In her text, she explained that she wants to be there for me during my pregnancy. And that she basically couldn’t go on without me knowing the reason for why I was upset even though she had blocked me for 8 months without a reason as to why. I only responded with an “I didn’t know how much it’d meant to you and I’m sorry for that, but I have a busy and a house to run. I literally can’t afford to take in children for free.” I asked her to understand but once again, she left me on read.

Now that I’m 3 months pregnant, I’m not interested in trying to build a relationship with her or having her involved in the pregnancy. I feel like she “put me in my place” when she kept the children from me. And after countless times of asking to see them, I (very emotional right now me) can’t take another rejection if I asked for them now. I’d rather just keep them all at a healthy distance.

AITA?

UPDATE: I am almost 6 months pregnant and a lot has happened in this past few months. I decided to go low-contact with my sister. She messages me from time to time checking on me and asking how the baby is doing. I respond with a simple “good” and move on. I make no attempts to ask to see her children anymore.

I recently found out from a family member who was at the baby’s first birthday party, that everyone there did in fact knew what was going on. That feeling of being felt-out, cast aside, and embarrassed was real. It seems that whatever gossip my sister (and her child care provider) had told, everyone knew by the day of the party. Yes, her daycare provider was there at the party too. Apparently, they had said some absolutely horrid things about me, things that this family member adamantly refused to repeat. It broke my heart. After that, I went to all my social medias and removed my sister from my friends list and blocked the child care provider (as she was an old family friend so I had her friended at the time).

Later that day when my husband got home I told him. He was so pissed off. He’s written off my family completely. He can’t stand how they treat me, disrespect me, and expect me to bend over backwards for them while they’d never do the same for me.

My sister later messaged me, saying she wasn’t sure why we weren’t friends on social media but that she loved me blah blah blah. I explained to her that the entire situation that happened AND her stressed me out, that I need distance from her. She responded “what situation? The one you knew nothing about?!” And with that, I was done. Her comment solidified that she knew all along what she was doing. How she was treating me, exiling me from having meaningful memories and quality time with her children. All for what? We haven’t spoken since.

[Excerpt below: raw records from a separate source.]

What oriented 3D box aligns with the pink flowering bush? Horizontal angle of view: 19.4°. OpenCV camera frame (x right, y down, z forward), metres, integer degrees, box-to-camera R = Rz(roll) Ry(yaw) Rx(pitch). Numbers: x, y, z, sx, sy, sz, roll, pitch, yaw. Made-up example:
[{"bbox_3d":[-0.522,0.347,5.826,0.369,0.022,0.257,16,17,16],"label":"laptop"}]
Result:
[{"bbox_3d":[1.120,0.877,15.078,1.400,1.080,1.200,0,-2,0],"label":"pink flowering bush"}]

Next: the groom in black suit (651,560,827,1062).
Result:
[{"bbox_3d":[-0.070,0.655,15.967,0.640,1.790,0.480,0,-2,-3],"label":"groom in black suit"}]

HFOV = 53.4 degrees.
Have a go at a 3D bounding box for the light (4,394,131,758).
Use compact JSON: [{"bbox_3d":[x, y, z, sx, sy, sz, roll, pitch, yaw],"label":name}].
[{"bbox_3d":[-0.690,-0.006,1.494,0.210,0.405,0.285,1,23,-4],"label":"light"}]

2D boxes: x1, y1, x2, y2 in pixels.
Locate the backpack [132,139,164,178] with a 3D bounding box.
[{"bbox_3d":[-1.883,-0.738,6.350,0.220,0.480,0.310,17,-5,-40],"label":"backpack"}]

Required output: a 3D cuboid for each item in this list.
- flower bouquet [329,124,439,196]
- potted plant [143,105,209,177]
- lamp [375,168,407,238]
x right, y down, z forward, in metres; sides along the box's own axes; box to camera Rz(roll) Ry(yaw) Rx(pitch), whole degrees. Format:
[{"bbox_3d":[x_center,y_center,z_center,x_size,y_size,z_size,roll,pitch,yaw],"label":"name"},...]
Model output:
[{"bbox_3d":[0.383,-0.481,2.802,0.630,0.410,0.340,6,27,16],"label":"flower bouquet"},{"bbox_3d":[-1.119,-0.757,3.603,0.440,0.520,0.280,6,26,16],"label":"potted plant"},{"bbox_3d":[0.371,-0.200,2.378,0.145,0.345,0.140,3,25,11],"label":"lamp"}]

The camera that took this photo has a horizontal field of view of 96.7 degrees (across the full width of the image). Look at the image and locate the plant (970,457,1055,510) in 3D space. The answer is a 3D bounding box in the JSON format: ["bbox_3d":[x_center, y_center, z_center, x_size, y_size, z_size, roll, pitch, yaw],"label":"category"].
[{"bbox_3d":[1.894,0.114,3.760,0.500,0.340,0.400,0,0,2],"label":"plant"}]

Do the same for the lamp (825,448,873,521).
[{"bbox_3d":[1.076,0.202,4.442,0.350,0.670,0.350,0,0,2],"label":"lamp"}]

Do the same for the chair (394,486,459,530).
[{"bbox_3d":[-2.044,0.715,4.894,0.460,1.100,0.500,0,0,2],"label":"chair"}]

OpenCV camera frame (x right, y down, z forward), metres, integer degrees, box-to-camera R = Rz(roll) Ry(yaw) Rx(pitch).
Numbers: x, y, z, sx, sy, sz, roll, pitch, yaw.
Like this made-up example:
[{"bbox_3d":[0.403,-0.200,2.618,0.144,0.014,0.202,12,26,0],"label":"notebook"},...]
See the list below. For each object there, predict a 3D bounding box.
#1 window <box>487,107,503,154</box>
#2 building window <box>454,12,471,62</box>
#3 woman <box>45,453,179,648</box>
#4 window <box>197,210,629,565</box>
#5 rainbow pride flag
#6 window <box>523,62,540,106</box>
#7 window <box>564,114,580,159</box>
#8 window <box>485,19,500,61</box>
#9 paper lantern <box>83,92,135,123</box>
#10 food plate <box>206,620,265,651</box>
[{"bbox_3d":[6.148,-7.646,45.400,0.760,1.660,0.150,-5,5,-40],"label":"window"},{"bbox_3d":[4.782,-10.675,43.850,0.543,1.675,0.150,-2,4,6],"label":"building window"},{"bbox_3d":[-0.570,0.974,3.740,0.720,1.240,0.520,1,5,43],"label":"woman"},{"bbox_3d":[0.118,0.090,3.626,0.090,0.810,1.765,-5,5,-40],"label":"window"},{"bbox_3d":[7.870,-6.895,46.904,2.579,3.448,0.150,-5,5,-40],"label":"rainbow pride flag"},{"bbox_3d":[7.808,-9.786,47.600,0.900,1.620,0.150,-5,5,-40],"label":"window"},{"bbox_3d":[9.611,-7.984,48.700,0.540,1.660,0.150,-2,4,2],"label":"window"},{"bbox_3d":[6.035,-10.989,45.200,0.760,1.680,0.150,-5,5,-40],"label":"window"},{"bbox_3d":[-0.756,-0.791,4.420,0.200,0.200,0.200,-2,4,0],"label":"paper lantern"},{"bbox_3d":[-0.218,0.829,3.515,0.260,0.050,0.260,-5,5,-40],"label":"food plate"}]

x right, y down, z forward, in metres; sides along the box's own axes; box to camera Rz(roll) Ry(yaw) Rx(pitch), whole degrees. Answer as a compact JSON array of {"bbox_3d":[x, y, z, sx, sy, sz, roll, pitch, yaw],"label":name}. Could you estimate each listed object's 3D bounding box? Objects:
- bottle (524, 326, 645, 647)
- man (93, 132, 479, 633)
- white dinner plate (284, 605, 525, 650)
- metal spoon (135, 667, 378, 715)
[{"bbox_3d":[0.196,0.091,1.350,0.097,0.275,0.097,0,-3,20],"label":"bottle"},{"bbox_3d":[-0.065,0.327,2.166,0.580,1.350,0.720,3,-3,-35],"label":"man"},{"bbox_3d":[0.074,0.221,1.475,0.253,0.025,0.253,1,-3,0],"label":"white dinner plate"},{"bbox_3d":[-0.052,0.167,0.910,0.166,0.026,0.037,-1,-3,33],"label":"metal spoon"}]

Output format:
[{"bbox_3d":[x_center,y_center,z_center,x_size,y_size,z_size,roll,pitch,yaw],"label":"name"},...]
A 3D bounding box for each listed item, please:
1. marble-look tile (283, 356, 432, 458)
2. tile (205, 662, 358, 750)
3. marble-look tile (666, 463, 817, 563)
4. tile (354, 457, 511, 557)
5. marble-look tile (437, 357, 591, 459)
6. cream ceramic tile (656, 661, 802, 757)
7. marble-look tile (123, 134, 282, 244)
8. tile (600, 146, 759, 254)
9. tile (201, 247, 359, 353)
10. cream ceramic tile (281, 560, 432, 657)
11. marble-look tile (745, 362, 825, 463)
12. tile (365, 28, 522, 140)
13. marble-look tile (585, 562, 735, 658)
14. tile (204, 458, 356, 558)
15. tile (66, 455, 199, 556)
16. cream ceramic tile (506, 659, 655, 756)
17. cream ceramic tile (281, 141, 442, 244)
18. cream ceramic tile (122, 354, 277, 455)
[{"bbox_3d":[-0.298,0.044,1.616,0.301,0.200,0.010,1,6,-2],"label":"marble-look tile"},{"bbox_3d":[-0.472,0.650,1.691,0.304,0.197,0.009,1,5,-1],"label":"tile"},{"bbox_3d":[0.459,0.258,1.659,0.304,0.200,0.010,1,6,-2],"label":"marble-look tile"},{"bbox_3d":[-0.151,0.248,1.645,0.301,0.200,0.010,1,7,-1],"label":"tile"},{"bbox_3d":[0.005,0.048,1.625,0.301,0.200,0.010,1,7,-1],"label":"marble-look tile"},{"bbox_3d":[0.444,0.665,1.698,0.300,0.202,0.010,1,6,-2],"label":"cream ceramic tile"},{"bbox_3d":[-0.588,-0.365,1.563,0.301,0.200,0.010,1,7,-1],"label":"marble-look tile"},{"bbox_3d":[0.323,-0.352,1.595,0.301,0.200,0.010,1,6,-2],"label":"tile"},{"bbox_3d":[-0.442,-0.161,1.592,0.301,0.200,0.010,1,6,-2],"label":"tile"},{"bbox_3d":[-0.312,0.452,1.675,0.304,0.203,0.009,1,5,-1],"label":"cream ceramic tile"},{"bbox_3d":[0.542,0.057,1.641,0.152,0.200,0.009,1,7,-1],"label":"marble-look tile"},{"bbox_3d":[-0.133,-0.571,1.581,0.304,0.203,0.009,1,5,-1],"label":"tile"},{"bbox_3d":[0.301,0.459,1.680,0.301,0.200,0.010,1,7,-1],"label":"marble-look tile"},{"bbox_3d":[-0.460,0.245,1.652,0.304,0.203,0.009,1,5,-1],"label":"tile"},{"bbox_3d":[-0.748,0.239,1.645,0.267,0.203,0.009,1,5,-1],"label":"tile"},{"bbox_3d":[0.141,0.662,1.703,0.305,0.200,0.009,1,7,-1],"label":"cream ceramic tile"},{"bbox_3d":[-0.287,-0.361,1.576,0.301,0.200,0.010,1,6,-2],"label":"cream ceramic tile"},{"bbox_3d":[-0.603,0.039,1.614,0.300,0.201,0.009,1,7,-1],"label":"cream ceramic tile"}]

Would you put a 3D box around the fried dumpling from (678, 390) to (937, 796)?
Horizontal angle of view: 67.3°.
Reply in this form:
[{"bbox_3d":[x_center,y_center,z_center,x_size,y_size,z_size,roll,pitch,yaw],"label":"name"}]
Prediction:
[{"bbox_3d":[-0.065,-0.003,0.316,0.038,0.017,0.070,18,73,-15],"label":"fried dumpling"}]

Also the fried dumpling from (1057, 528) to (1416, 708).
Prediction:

I’ve also gone low-contact with my mother after she said she’d “gift” us a baby shower, only to turn around and expect us to pay for all of the decorations and food. She booked a hall in a dangerous part of town on a day in which my husband and I work. After explaining to her that if we had to pay, it’s not a gift and the day and location would have to be changed, she started to get upset with me. I ended up canceling the whole thing and she went on a rant about how I better not say she never did anything for me and she doesn’t understand what my problem is. In my husband’s opinion, he doesn’t care if they ever meet our son. If I said the word, he’d back me up 100% on never telling them anything about this child.

For my own sanity, I’m glad I was able to step up and communicate that their actions were stressing me out, even if it wasn’t received well. That’s not my problem. I’m in a much better place now. We are planning on smaller baby shower and plan to invite people who actually love us and are happy for us. They will not be invited.